Systems Research
Projects
  • MadLINQ: Large-Scale Distributed Matrix Computation for the Cloud
    The computation core of many data-intensive applications can be best expressed as matrix computations. The MadLINQ project addresses the following two important research problems: the need for a highly scalable, efficient and fault-tolerant matrix computation system that is also easy to program, and the seamless integration of such specialized execution engines in a general purpose data-parallel computing system.
  • MoonBox
    Efficient tools are indispensable in the battle against software bugs. In this project, we aims to improve the debugging productivity that targets different phases of an interactive and iterative debugging session.
  • PASS: Program Analysis for SCOPE Scripts
    PASS project is a continuing collaboration with the Cosmos team that aims to improve SCOPE script correctness and performance using program analysis techniques, following the inter-disciplinary research direction, among program language, system and database research.

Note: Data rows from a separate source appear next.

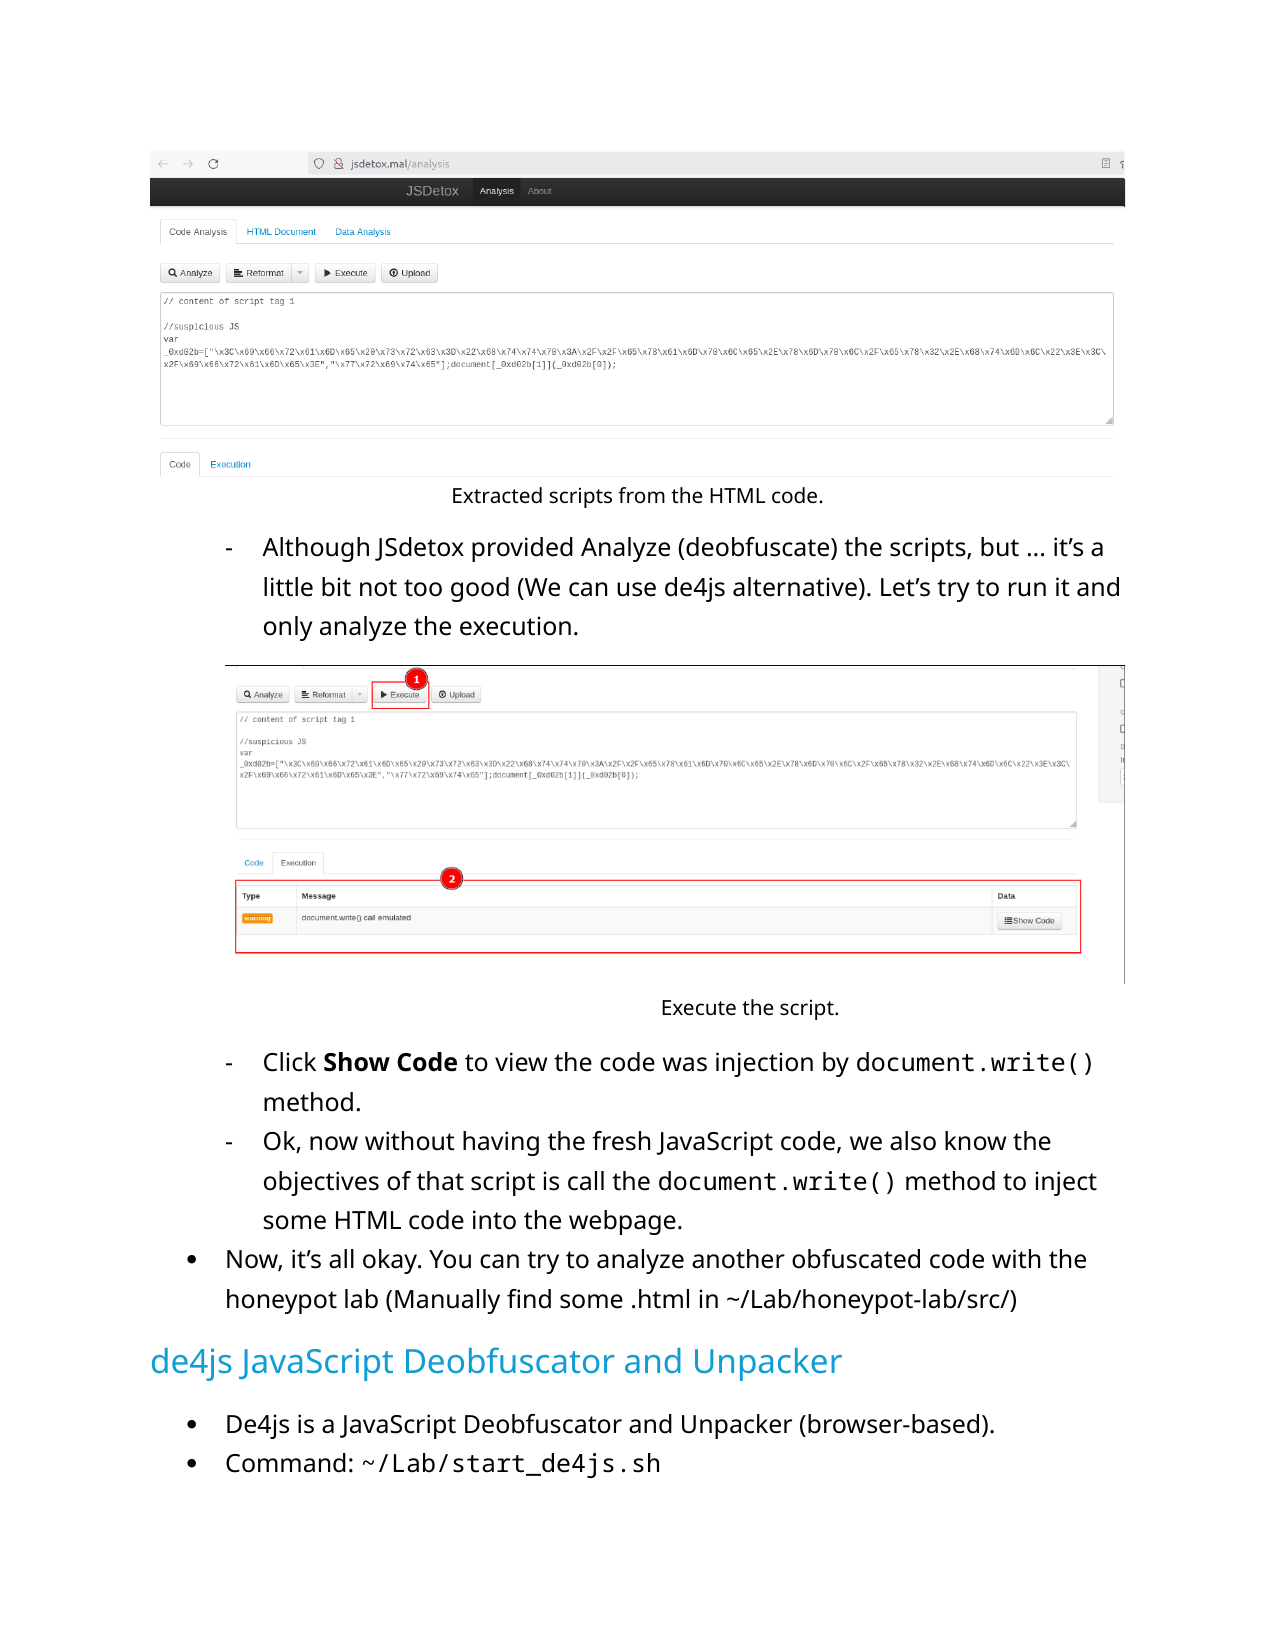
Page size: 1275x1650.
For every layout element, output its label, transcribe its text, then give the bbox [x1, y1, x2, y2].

list Command: ~/Lab/start_de4js.sh [187, 1446, 1125, 1480]
picture [225, 665, 1125, 984]
text de4js JavaScript Deobfuscator and Unpacker [150, 1338, 1125, 1383]
picture [150, 150, 1125, 477]
list Now, it’s all okay. You can try to analyze another obfuscated code with the honeypot lab (Manually find some .html in ~/Lab/honeypot-lab/src/) [187, 1242, 1125, 1316]
list Although JSdetox provided Analyze (deobfuscate) the scripts, but ... it’s a little bit not too good (We can use de4js alternative). Let’s try to run it and only analyze the execution. [225, 530, 1125, 643]
list Ok, now without having the fresh JavaScript code, we also know the objectives of that script is call the document.write() method to inject some HTML code into the webpage. [225, 1124, 1125, 1237]
text Extracted scripts from the HTML code. [150, 477, 1125, 509]
list Click Show Code to view the code was injection by document.write() method. [225, 1045, 1125, 1118]
text Execute the script. [150, 665, 1125, 1023]
list De4js is a JavaScript Deobfuscator and Unpacker (browser-based). [187, 1407, 1125, 1441]
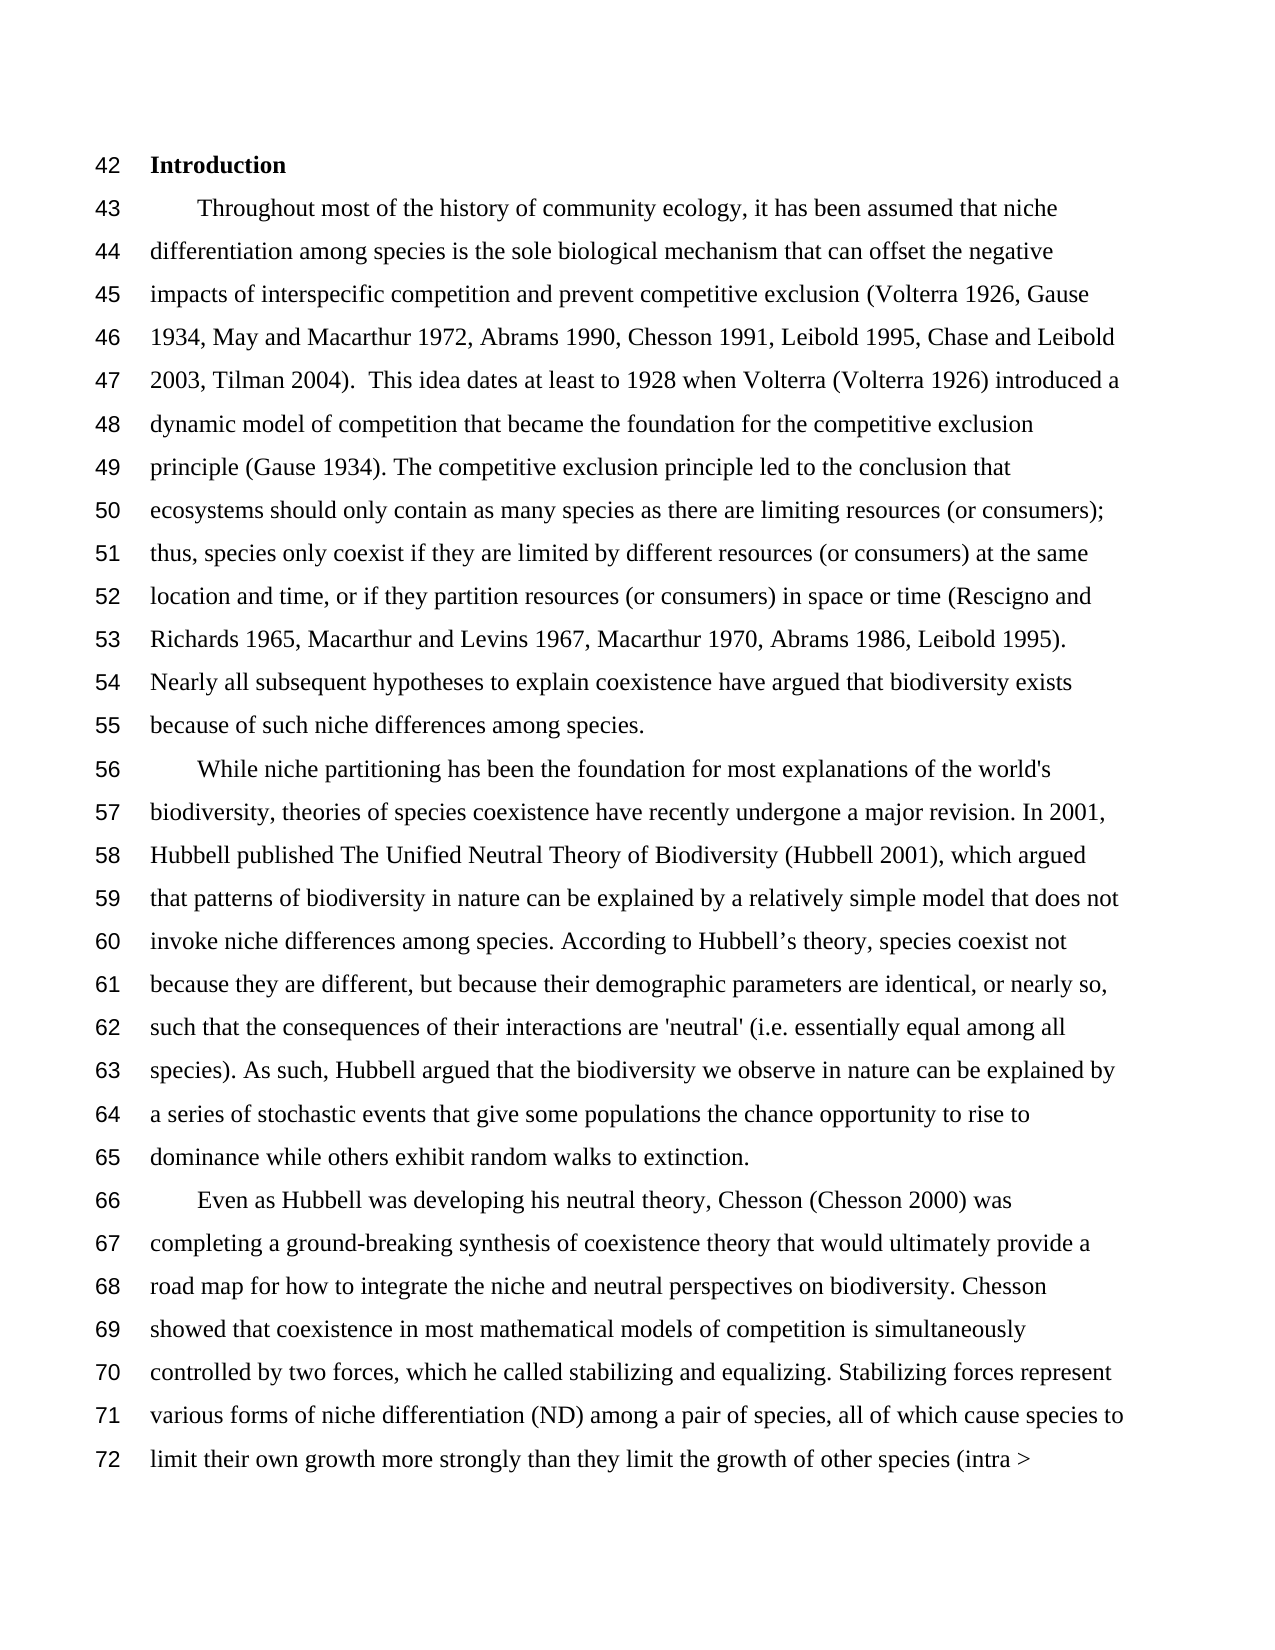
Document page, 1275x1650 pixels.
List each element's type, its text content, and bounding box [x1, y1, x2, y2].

text Throughout most of the history of community ecology, it has been assumed that niche differentiation among species is the sole biological mechanism that can offset the negative impacts of interspecific competition and prevent competitive exclusion (Volterra 1926, Gause 1934, May and Macarthur 1972, Abrams 1990, Chesson 1991, Leibold 1995, Chase and Leibold 2003, Tilman 2004). This idea dates at least to 1928 when Volterra (Volterra 1926) introduced a dynamic model of competition that became the foundation for the competitive exclusion principle (Gause 1934). The competitive exclusion principle led to the conclusion that ecosystems should only contain as many species as there are limiting resources (or consumers); thus, species only coexist if they are limited by different resources (or consumers) at the same location and time, or if they partition resources (or consumers) in space or time (Rescigno and Richards 1965, Macarthur and Levins 1967, Macarthur 1970, Abrams 1986, Leibold 1995). Nearly all subsequent hypotheses to explain coexistence have argued that biodiversity exists because of such niche differences among species. [150, 193, 1125, 739]
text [150, 1185, 1125, 1472]
text Introduction [150, 150, 1125, 179]
text While niche partitioning has been the foundation for most explanations of the world's biodiversity, theories of species coexistence have recently undergone a major revision. In 2001, Hubbell published The Unified Neutral Theory of Biodiversity (Hubbell 2001), which argued that patterns of biodiversity in nature can be explained by a relatively simple model that does not invoke niche differences among species. According to Hubbell’s theory, species coexist not because they are different, but because their demographic parameters are identical, or nearly so, such that the consequences of their interactions are 'neutral' (i.e. essentially equal among all species). As such, Hubbell argued that the biodiversity we observe in nature can be explained by a series of stochastic events that give some populations the chance opportunity to rise to dominance while others exhibit random walks to extinction. [150, 754, 1125, 1171]
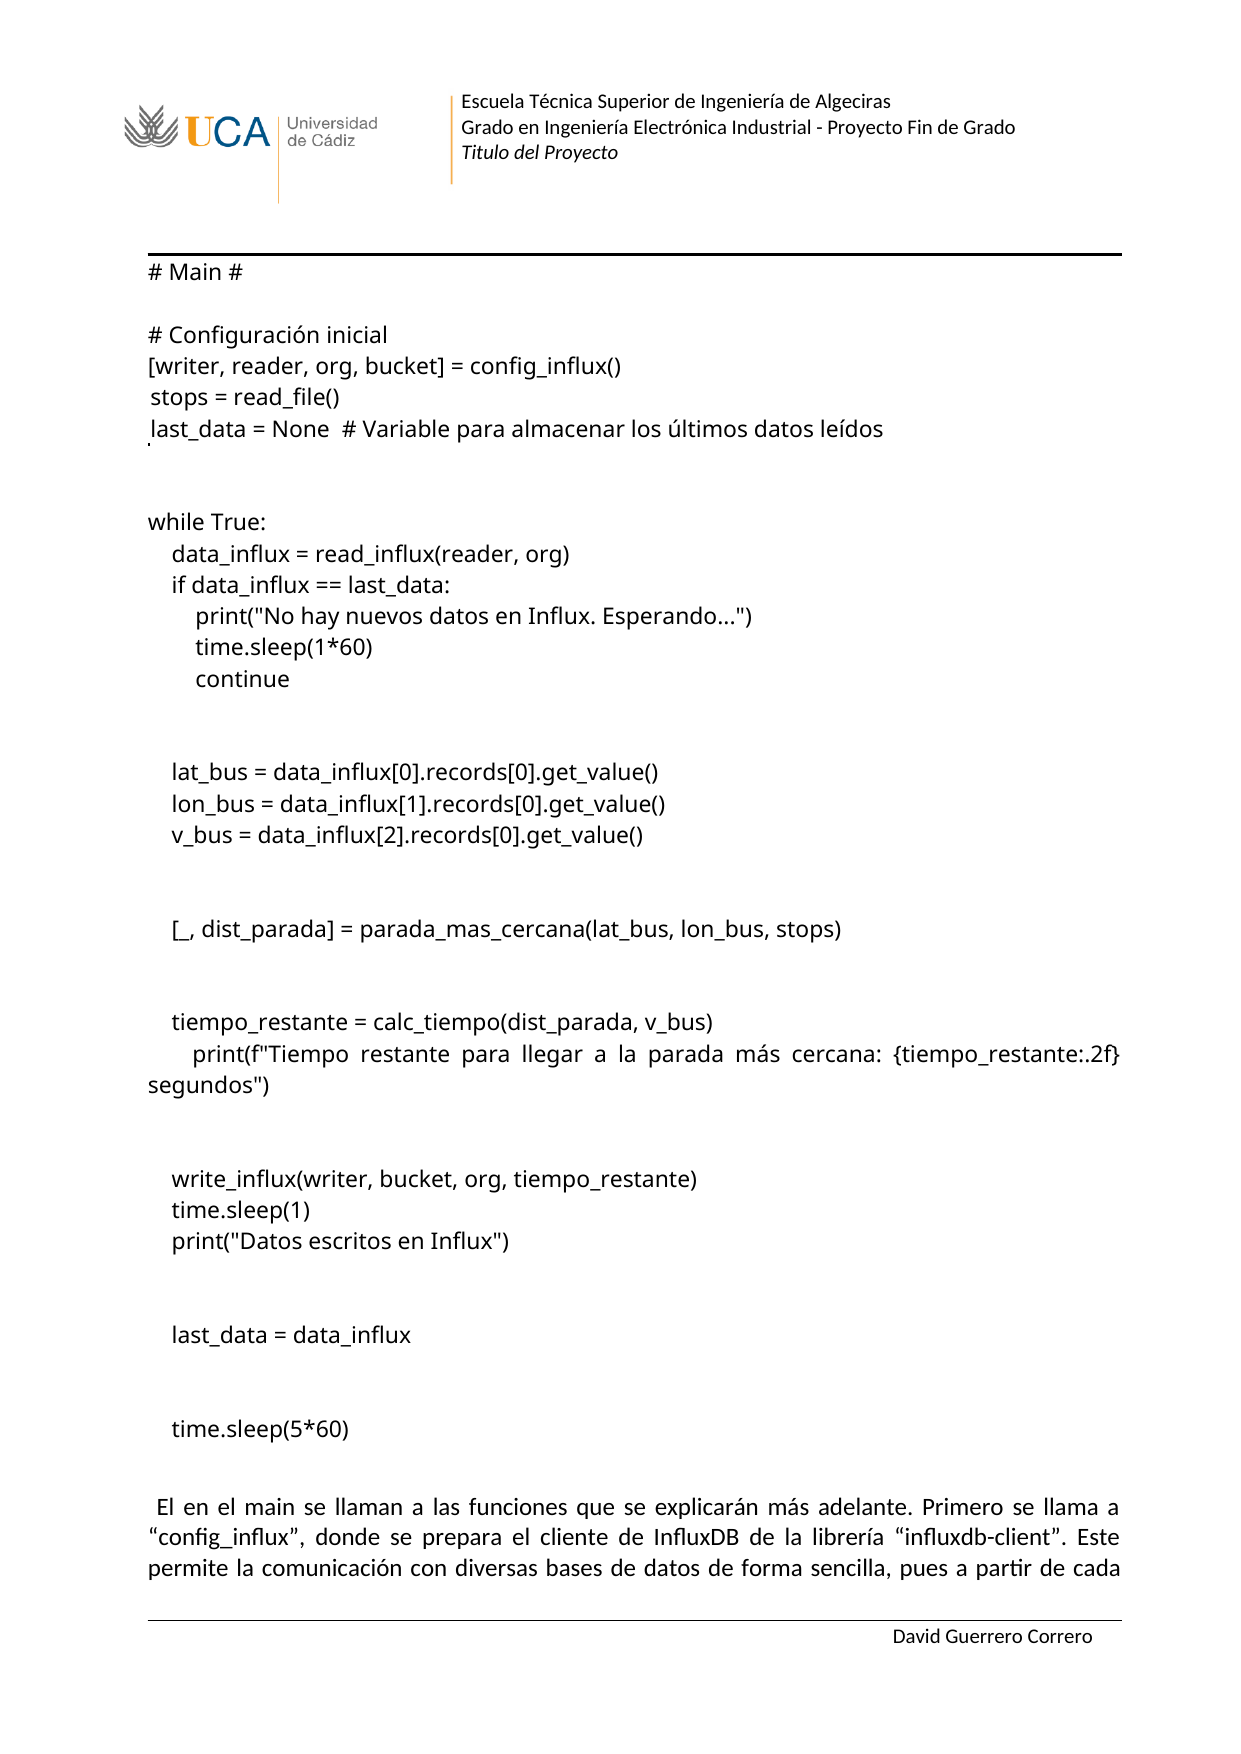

  • Temporal graph storage and analysis of social data
    The explosion of user-generated data from online social networks stimulates the analysis that extracts deep insights from the data. As the data items exhibit rich connections (e.g., they can be connected by social relation, time, location, and topics), it is natural to study them in the form of a graph. Moreover, such a graph evolves over time, trending topics and social activities are constantly changing. We are building systems to enable the storage and analysis on a time evolving graph.
  • TimeStream: Large-Scale Real-Time Stream Processing in the Cloud
    Grape is a distributed system designed specifically for ``real-time'' continuous processing of ``big'' streaming data on a large cluster of commodity machines. The unique characteristics of this emerging application domain have led to a significantly different design from now ``traditional'' MapReduce style batch data processing. In particular, we advocate a powerful new abstraction called resilient substitution that caters to the specific needs in this new computation model.